> _DOCUMENT PASSAGE_
== Segment start ==
ZFS, Vnode cache, and poor directory listing performance via Samba

Conrad Meyer cem at freebsd.org
Thu Mar 29 03:25:25 UTC 2018


Hi Dave,

Full scans are the worst case for an LRU cache.  In particular, you
are full-scanning an *extremely* large directory, which evicts your
entire vnode cache.  Then you suffer the (presumably) entirely
serialized penalty of refetching every single inode from disk again
after the first scan.

Here are some solutions in order of preference:
1. Organize your files better.  1 million in a single directory is
absurd.  Can windows explorer meaningfully navigate a 1mil file
directory?  I doubt it.
2. Continue to bump maxvnodes to compensate for poor file organization
+ naive clients doing full scans.
3. Enhance samba to signal something like DONTNEED on
"SMB2_FIND_ID_BOTH_DIRECTORY_INFO Pattern: *" requests to the OS.
== Segment end ==
> _INFORMATION SHOWN_
== Segment start ==
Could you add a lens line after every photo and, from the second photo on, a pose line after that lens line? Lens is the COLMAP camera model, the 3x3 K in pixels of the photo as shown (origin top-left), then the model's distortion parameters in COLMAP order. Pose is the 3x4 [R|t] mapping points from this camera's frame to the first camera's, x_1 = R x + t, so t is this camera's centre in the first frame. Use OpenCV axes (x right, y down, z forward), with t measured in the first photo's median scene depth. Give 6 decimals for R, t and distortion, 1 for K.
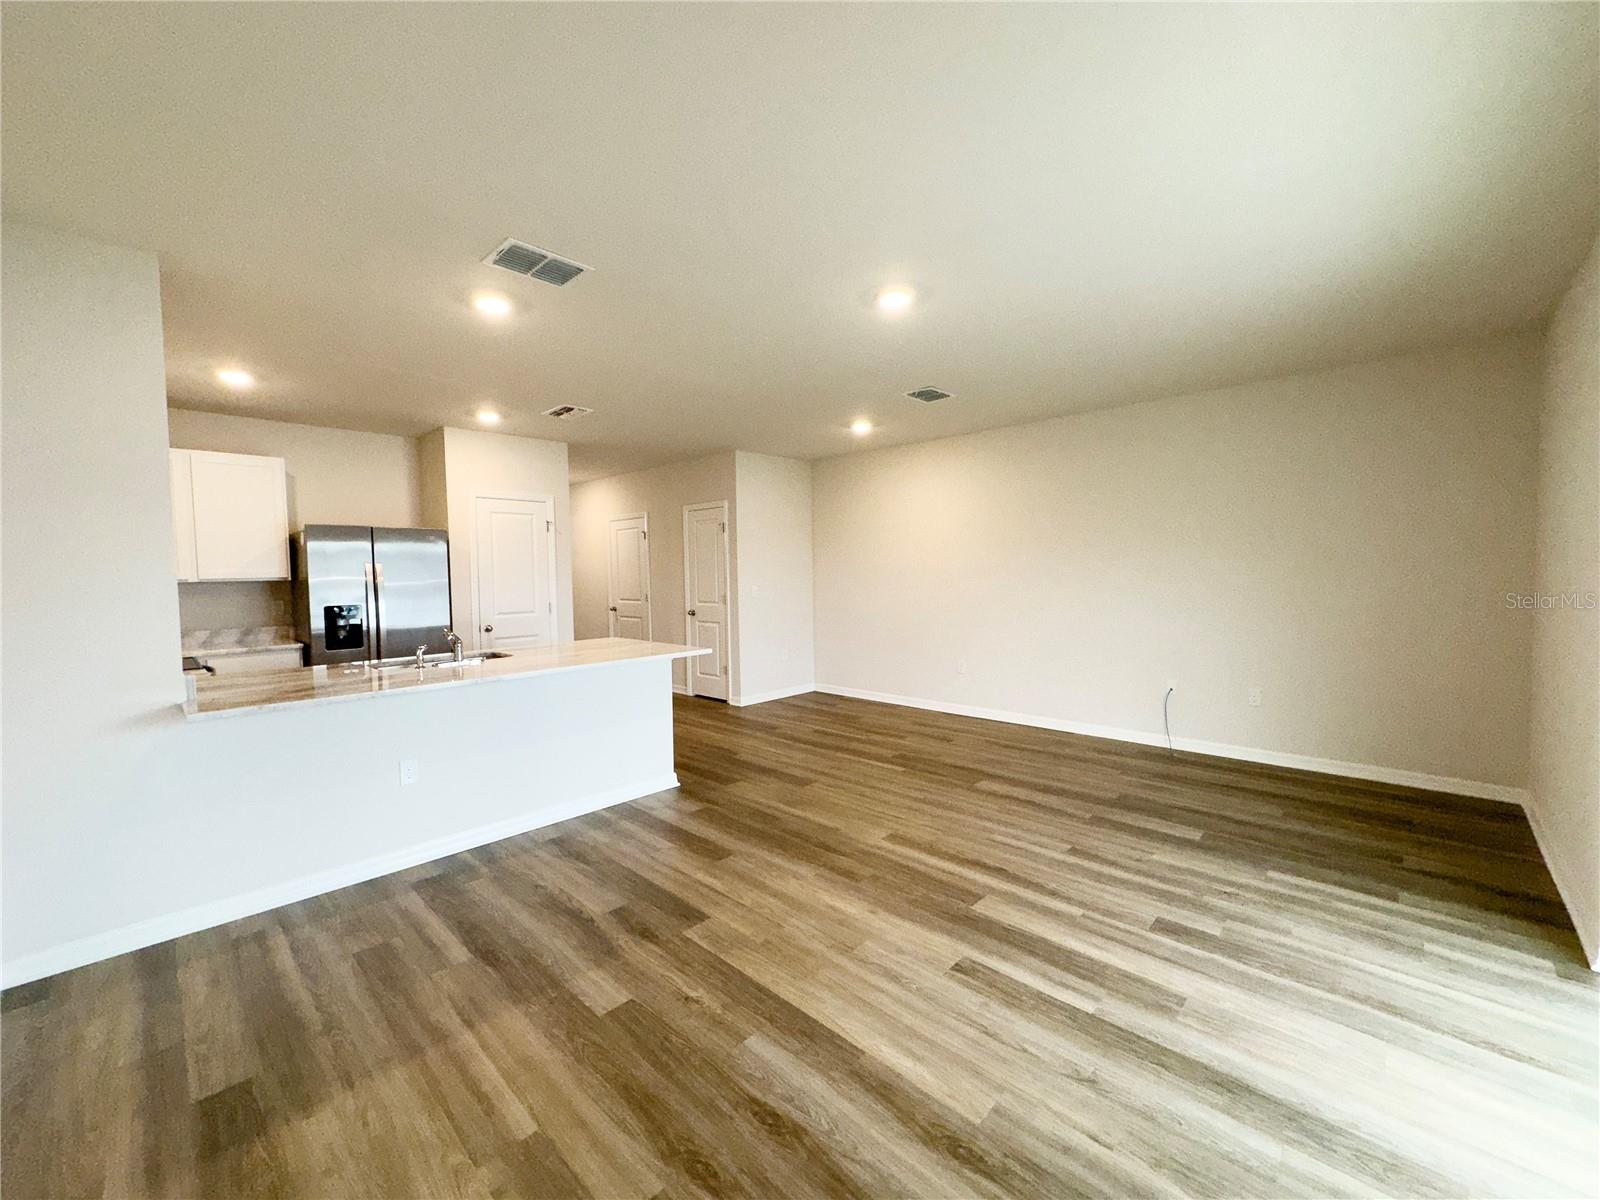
== Segment end ==
> _ABOUT THIS EXERCISE_
Reproduce the part of the post on ZFS directory listing performance starting with "Full scans are" and going on through "requests to the OS.".

> _WRITTEN SOLUTION_
Full scans are the worst case for an LRU cache.  In particular, you
are full-scanning an *extremely* large directory, which evicts your
entire vnode cache.  Then you suffer the (presumably) entirely
serialized penalty of refetching every single inode from disk again
after the first scan.

Here are some solutions in order of preference:
1. Organize your files better.  1 million in a single directory is
absurd.  Can windows explorer meaningfully navigate a 1mil file
directory?  I doubt it.
2. Continue to bump maxvnodes to compensate for poor file organization
+ naive clients doing full scans.
3. Enhance samba to signal something like DONTNEED on
"SMB2_FIND_ID_BOTH_DIRECTORY_INFO Pattern: *" requests to the OS.